Problem statement: Would you retype exactly the lines below, starting with the one that has "Área de Mutualistas" and going on through the one that has "Testimonials", with no pictures and nothing else?

[Dataset entries]

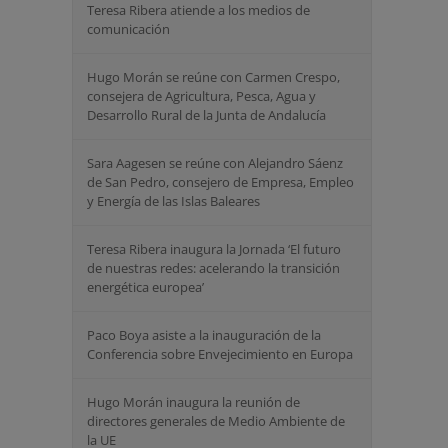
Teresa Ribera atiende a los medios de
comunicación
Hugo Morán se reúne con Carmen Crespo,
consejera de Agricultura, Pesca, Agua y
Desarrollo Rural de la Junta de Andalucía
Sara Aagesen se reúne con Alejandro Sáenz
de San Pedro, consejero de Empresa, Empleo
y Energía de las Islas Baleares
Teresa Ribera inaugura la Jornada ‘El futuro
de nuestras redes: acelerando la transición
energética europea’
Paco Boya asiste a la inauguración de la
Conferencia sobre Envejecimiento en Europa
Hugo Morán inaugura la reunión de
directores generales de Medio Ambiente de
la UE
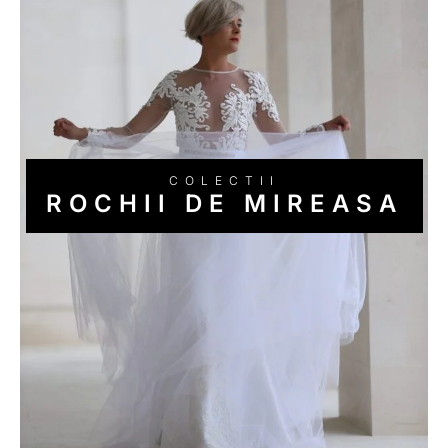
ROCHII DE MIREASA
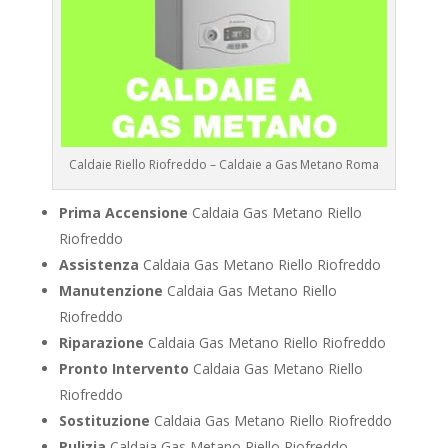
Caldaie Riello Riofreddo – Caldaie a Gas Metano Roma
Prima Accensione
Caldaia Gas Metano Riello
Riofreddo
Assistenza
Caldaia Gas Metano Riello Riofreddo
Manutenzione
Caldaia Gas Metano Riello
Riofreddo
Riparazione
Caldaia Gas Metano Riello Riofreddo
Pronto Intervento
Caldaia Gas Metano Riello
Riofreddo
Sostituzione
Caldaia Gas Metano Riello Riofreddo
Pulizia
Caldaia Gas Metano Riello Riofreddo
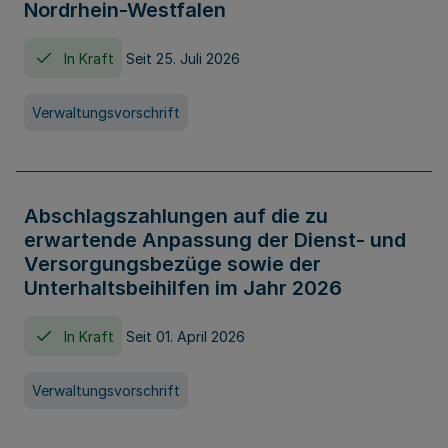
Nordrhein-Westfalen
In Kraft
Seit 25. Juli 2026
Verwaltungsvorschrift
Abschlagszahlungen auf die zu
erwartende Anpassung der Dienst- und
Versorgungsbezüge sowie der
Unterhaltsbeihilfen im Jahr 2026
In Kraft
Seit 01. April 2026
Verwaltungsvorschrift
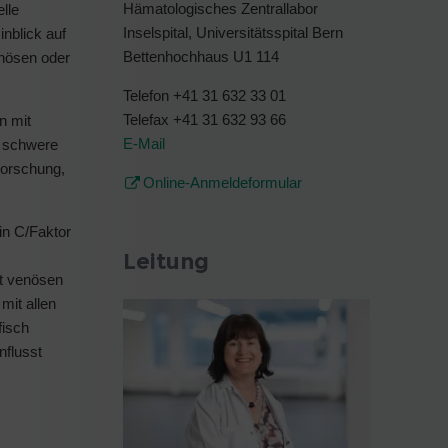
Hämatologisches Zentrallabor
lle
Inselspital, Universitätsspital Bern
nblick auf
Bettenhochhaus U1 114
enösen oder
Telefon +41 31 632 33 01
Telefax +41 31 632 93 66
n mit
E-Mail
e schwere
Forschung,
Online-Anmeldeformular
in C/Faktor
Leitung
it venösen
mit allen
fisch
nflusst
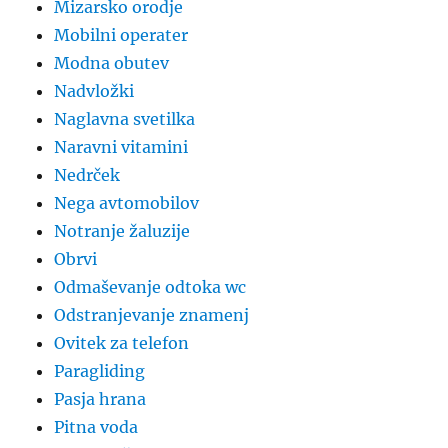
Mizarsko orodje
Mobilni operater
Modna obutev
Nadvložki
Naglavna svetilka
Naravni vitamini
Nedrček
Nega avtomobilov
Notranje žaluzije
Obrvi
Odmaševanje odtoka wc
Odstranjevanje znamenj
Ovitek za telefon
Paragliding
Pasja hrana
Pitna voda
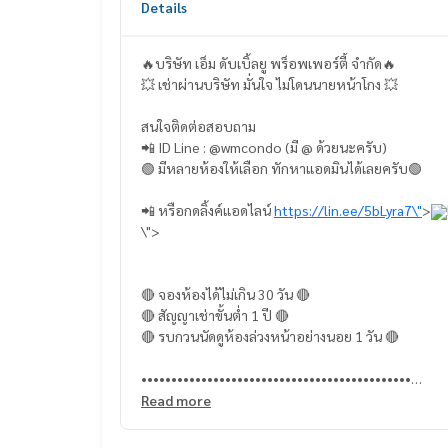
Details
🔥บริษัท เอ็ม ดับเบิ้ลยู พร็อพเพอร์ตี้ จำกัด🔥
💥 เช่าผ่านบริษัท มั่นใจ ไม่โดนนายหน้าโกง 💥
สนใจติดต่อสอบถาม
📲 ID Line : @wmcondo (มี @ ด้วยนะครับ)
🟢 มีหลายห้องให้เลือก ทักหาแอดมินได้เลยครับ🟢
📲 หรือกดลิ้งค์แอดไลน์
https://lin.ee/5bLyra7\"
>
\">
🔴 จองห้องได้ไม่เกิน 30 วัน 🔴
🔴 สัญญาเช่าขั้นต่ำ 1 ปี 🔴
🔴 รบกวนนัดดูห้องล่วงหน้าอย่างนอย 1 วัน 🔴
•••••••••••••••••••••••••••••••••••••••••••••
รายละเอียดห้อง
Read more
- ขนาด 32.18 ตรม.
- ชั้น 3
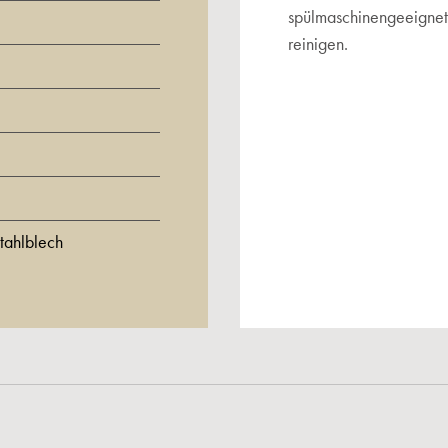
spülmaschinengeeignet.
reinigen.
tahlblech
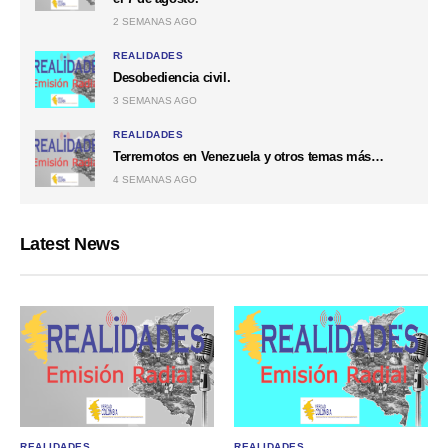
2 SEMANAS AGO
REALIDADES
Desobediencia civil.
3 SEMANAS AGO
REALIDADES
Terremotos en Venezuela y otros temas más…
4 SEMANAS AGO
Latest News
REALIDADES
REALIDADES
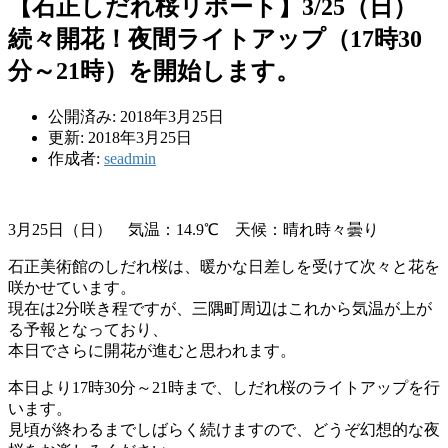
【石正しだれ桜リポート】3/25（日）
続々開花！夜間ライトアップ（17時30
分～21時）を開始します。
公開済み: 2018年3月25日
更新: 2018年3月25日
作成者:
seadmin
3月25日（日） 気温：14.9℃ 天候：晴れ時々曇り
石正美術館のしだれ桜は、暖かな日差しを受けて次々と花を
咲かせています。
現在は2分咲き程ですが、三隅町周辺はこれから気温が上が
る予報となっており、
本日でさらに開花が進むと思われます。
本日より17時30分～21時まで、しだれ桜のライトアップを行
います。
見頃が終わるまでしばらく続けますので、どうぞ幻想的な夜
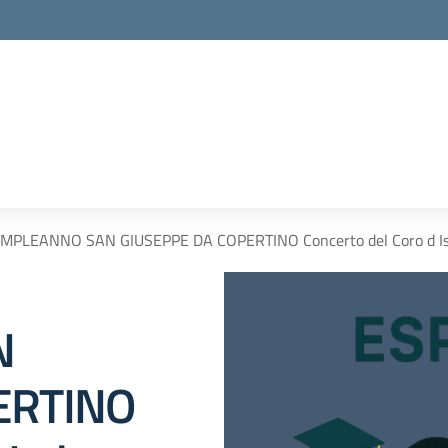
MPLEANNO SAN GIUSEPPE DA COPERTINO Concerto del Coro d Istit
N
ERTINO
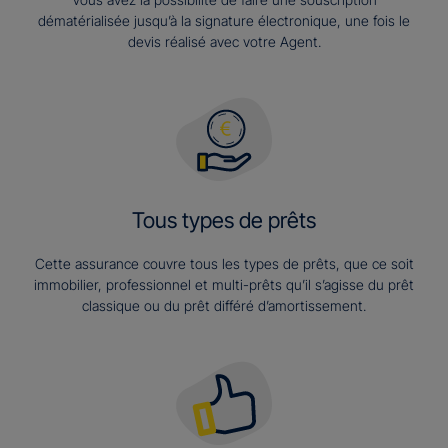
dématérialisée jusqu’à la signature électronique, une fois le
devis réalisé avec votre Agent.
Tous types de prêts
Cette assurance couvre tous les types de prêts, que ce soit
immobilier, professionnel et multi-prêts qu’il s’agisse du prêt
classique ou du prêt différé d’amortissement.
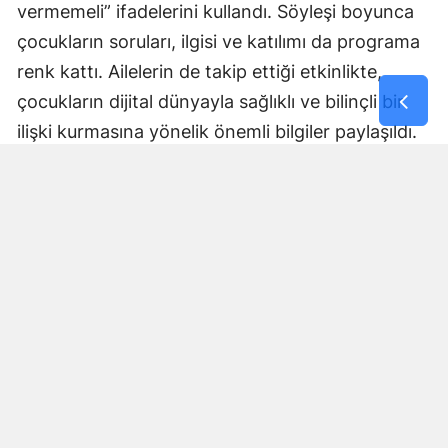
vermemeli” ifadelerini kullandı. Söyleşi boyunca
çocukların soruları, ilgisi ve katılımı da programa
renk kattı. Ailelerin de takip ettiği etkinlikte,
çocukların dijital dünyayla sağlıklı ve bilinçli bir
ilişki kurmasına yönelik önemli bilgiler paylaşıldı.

...

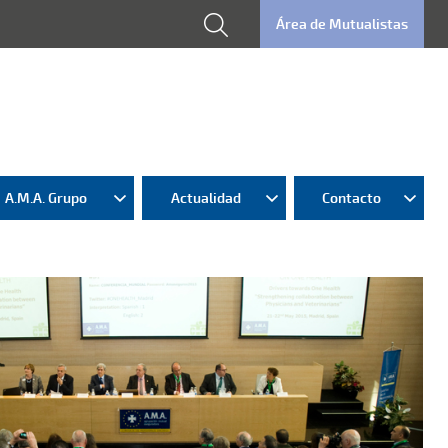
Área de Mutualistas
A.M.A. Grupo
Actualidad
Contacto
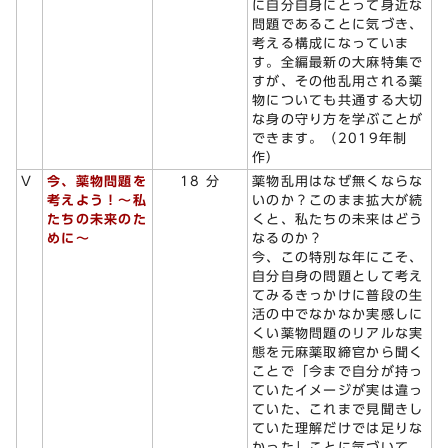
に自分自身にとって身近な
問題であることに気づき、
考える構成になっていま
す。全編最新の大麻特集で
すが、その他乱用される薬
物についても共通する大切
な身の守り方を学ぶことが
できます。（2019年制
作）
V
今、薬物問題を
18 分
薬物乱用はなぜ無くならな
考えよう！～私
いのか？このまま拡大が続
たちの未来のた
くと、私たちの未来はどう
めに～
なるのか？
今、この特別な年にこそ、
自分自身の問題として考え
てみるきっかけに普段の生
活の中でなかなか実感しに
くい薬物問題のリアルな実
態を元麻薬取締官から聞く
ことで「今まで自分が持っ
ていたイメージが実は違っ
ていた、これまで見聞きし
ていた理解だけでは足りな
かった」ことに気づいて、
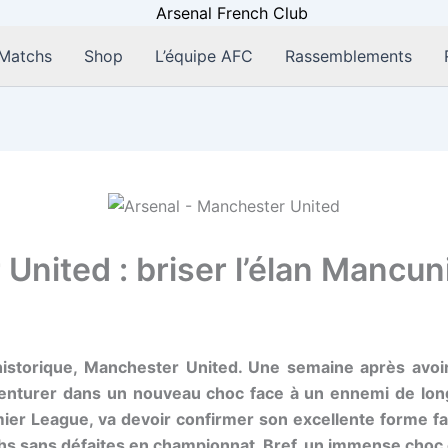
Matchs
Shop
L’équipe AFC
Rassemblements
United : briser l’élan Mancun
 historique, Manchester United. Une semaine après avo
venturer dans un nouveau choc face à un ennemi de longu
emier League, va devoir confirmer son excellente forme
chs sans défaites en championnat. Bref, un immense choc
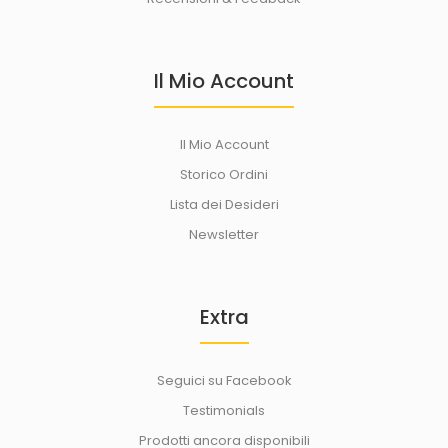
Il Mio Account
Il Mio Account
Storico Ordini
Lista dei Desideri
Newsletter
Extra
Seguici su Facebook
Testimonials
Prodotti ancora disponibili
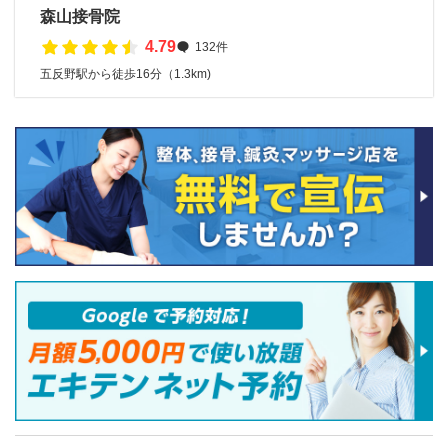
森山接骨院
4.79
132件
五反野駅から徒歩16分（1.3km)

==

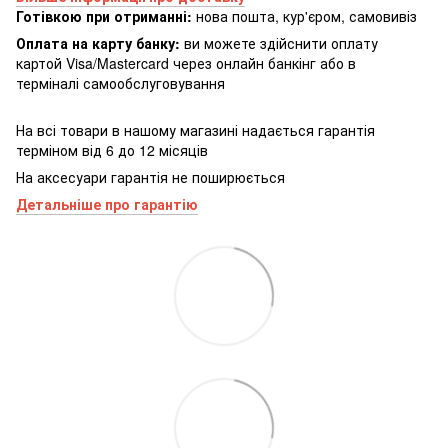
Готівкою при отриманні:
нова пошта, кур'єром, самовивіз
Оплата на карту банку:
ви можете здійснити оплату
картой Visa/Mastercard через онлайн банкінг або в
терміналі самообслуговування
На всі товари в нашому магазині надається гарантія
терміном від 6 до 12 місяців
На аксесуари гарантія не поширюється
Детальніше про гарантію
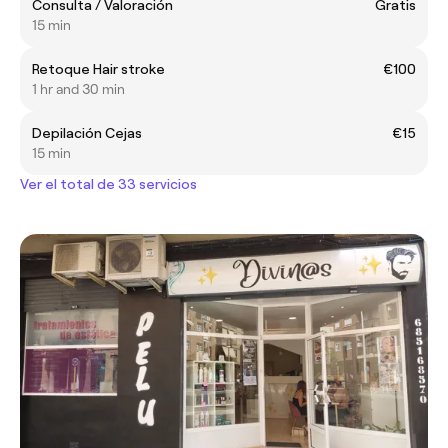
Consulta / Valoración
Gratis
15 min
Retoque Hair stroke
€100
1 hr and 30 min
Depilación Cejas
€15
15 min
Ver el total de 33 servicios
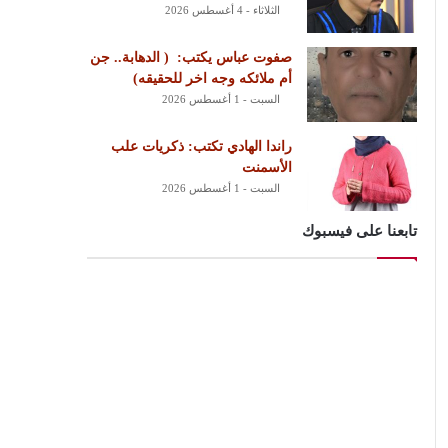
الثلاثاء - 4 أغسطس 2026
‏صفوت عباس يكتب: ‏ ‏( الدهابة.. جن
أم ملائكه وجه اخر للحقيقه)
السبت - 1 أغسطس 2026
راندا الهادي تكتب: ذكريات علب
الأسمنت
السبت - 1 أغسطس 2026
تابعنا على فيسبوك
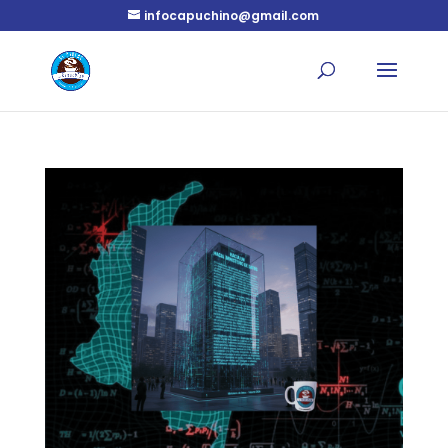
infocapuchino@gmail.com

Exercise response:
Área de Mutualistas
A.M.A. Grupo
Actualidad
Contacto
に自分自身にとって身近な
問題であることに気づき、
考える構成になっていま
す。全編最新の大麻特集で
すが、その他乱用される薬
物についても共通する大切
な身の守り方を学ぶことが
できます。（2019年制
作）
V
今、薬物問題を
18 分
薬物乱用はなぜ無くならな
考えよう！～私
いのか？このまま拡大が続
たちの未来のた
くと、私たちの未来はどう
めに～
なるのか？
今、この特別な年にこそ、
自分自身の問題として考え
てみるきっかけに普段の生
活の中でなかなか実感しに
くい薬物問題のリアルな実
態を元麻薬取締官から聞く
ことで「今まで自分が持っ
ていたイメージが実は違っ
ていた、これまで見聞きし
ていた理解だけでは足りな
かった」ことに気づいて、
Matchs
Shop
L’équipe AFC
Rassemblements
United : briser l’élan Mancun
 historique, Manchester United. Une semaine après avo
venturer dans un nouveau choc face à un ennemi de longu
emier League, va devoir confirmer son excellente forme
chs sans défaites en championnat. Bref, un immense choc
Il Mio Account
Il Mio Account
Storico Ordini
Lista dei Desideri
Newsletter
Extra
Seguici su Facebook
Testimonials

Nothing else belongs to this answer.